# Exercise aim
Could you print every record below exactly as written?

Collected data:
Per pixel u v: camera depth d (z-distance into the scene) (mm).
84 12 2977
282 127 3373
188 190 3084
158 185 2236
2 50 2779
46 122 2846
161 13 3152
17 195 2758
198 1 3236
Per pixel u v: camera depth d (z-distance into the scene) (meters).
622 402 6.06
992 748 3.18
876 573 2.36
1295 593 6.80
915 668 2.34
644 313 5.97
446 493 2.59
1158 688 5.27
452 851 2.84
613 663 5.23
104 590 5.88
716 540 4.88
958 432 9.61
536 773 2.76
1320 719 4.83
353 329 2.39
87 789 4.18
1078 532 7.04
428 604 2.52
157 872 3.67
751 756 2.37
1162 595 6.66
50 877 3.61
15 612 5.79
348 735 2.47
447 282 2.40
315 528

# Answer to the exercise
Per pixel u v: camera depth d (z-distance into the scene) (mm).
84 12 2977
282 127 3373
188 190 3084
158 185 2236
2 50 2779
46 122 2846
161 13 3152
17 195 2758
198 1 3236
Per pixel u v: camera depth d (z-distance into the scene) (meters).
622 402 6.06
992 748 3.18
876 573 2.36
1295 593 6.80
915 668 2.34
644 313 5.97
446 493 2.59
1158 688 5.27
452 851 2.84
613 663 5.23
104 590 5.88
716 540 4.88
958 432 9.61
536 773 2.76
1320 719 4.83
353 329 2.39
87 789 4.18
1078 532 7.04
428 604 2.52
157 872 3.67
751 756 2.37
1162 595 6.66
50 877 3.61
15 612 5.79
348 735 2.47
447 282 2.40
315 528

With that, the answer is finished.